* **Données fournies**
# # #
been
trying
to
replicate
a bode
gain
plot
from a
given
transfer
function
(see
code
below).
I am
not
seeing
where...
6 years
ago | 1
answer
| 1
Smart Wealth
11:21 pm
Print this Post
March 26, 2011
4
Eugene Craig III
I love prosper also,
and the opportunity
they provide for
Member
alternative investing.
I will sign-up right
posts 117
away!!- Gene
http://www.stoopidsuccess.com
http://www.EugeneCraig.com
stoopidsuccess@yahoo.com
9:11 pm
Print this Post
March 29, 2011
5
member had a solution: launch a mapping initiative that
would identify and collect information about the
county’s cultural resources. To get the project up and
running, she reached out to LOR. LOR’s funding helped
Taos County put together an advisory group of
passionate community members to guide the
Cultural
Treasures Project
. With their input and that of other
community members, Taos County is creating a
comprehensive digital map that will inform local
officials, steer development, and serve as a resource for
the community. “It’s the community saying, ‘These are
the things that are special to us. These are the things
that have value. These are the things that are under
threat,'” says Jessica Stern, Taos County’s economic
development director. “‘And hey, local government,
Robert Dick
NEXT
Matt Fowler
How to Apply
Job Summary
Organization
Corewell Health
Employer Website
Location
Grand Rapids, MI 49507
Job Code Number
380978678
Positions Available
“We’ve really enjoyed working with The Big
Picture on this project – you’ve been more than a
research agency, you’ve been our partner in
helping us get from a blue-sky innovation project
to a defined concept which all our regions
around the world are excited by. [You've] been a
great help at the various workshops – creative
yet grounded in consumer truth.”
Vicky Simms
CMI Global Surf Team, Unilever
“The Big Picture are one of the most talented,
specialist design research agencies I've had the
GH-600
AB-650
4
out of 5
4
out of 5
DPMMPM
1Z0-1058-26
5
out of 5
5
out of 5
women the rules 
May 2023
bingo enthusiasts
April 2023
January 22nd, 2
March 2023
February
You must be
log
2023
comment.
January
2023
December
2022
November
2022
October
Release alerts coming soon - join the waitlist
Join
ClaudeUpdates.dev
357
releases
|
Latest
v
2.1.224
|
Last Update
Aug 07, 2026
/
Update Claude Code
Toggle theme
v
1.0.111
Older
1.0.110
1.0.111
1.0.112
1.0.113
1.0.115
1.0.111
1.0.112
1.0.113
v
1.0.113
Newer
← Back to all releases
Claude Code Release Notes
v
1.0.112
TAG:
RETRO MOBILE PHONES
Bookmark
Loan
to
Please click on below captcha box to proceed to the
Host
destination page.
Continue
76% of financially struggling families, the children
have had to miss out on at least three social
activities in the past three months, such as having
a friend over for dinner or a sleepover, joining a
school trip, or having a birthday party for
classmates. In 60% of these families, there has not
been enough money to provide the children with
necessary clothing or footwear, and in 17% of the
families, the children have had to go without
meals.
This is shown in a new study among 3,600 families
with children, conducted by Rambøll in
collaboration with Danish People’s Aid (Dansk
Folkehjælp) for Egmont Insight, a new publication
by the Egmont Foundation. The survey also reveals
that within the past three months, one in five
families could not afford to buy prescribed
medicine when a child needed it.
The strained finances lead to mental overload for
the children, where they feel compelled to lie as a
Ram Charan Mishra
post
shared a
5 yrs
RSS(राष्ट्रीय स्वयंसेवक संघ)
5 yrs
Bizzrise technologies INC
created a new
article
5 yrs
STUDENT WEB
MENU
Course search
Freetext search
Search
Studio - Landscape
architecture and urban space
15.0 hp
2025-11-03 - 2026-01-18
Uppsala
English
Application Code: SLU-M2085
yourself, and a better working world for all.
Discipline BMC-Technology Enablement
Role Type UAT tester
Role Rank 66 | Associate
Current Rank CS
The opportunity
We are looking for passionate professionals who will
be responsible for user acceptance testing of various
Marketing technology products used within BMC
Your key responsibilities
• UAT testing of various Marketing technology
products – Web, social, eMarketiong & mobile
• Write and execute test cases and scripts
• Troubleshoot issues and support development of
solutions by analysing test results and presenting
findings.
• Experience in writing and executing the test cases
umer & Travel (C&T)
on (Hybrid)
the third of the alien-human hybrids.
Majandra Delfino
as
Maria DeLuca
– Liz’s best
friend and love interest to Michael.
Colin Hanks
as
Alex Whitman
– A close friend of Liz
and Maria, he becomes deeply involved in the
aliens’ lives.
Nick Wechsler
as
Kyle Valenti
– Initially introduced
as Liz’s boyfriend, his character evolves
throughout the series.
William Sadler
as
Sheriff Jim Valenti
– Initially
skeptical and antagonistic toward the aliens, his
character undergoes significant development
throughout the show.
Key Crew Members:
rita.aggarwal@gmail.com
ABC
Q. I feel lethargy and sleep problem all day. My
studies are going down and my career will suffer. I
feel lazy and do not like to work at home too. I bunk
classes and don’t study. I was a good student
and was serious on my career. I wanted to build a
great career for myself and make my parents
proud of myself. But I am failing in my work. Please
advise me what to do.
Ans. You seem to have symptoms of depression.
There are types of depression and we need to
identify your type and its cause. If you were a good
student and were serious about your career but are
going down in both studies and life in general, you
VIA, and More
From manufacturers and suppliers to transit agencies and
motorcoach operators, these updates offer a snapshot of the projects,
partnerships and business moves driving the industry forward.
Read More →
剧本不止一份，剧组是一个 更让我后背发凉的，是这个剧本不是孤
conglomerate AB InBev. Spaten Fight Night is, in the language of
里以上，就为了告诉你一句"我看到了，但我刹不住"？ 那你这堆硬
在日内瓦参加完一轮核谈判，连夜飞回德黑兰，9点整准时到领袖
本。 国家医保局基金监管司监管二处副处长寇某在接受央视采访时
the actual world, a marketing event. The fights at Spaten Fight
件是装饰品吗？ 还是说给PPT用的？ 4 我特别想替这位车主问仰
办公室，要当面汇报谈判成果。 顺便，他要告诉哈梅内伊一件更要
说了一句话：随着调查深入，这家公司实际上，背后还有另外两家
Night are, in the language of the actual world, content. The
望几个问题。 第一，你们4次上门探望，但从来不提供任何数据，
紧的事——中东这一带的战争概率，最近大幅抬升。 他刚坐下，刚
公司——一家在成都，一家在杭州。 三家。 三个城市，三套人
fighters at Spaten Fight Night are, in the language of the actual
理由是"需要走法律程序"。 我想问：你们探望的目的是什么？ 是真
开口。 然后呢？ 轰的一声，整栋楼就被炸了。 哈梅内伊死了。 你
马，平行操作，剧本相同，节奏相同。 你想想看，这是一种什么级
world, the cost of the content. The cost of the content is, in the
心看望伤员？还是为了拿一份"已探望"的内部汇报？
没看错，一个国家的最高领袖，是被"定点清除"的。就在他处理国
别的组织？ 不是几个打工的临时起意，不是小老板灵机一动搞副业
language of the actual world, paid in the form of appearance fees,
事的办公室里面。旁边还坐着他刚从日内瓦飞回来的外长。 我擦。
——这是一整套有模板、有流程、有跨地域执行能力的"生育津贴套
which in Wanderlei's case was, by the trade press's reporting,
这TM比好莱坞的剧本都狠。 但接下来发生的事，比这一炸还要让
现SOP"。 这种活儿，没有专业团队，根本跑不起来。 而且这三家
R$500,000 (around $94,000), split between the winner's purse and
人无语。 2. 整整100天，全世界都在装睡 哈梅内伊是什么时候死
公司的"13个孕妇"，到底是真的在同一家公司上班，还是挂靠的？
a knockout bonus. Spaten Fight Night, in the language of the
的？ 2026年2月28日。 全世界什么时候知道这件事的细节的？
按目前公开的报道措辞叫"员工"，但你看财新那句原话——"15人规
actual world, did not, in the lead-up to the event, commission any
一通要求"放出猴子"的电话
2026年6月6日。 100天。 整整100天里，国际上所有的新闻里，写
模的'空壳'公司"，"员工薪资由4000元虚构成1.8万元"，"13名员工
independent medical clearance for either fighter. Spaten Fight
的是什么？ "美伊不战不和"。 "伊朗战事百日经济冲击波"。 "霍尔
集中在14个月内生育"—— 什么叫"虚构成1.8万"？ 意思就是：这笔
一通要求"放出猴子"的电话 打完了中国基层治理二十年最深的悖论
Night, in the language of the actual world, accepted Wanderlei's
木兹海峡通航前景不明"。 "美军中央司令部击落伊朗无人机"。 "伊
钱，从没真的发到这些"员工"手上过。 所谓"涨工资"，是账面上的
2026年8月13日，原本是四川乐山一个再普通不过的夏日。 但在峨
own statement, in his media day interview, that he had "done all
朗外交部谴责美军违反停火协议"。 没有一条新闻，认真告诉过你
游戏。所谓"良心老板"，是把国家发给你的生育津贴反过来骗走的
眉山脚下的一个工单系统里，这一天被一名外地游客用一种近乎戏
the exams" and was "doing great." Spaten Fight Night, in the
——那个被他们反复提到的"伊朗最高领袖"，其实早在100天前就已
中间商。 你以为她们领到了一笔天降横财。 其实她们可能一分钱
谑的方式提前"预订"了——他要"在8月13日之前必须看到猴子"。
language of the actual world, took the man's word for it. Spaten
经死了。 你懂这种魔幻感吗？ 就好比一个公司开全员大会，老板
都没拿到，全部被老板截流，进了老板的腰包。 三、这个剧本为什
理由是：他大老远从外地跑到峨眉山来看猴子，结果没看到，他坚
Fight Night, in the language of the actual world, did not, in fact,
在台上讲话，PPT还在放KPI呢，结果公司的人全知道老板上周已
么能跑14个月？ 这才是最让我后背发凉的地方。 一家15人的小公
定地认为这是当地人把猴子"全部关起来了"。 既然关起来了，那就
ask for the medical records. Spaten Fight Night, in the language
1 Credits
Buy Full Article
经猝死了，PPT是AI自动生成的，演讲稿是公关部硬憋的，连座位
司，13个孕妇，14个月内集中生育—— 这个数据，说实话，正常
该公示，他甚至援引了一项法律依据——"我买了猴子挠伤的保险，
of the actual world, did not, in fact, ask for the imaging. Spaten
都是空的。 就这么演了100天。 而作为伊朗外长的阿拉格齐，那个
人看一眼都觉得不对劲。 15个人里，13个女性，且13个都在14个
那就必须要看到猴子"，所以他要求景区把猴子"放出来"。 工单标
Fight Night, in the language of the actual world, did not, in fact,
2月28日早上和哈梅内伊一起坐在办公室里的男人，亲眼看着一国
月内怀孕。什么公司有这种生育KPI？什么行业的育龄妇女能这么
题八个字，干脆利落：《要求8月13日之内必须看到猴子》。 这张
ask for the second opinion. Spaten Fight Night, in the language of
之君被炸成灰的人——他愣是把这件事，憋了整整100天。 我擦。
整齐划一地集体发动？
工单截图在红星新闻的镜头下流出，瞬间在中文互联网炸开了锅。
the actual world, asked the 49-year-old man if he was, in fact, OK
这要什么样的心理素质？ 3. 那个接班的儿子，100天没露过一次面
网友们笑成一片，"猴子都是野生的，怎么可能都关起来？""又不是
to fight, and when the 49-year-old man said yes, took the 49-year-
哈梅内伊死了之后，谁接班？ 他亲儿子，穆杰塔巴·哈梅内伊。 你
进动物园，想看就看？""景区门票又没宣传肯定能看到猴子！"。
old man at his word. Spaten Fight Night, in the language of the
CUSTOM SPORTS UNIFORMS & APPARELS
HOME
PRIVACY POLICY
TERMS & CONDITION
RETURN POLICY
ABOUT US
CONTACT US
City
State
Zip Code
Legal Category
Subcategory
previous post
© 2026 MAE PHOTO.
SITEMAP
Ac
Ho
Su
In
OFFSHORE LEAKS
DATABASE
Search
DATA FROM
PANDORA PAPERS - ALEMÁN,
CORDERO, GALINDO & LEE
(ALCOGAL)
# # #
* **Énoncé**
Reproduisez sans aucune modification les lignes des enregistrements, depuis le début jusqu'à la ligne contenant « member had a », celle-ci comprise.

* **Corrigé**
been
trying
to
replicate
a bode
gain
plot
from a
given
transfer
function
(see
code
below).
I am
not
seeing
where...
6 years
ago | 1
answer
| 1
Smart Wealth
11:21 pm
Print this Post
March 26, 2011
4
Eugene Craig III
I love prosper also,
and the opportunity
they provide for
Member
alternative investing.
I will sign-up right
posts 117
away!!- Gene
http://www.stoopidsuccess.com
http://www.EugeneCraig.com
stoopidsuccess@yahoo.com
9:11 pm
Print this Post
March 29, 2011
5
member had a solution: launch a mapping initiative that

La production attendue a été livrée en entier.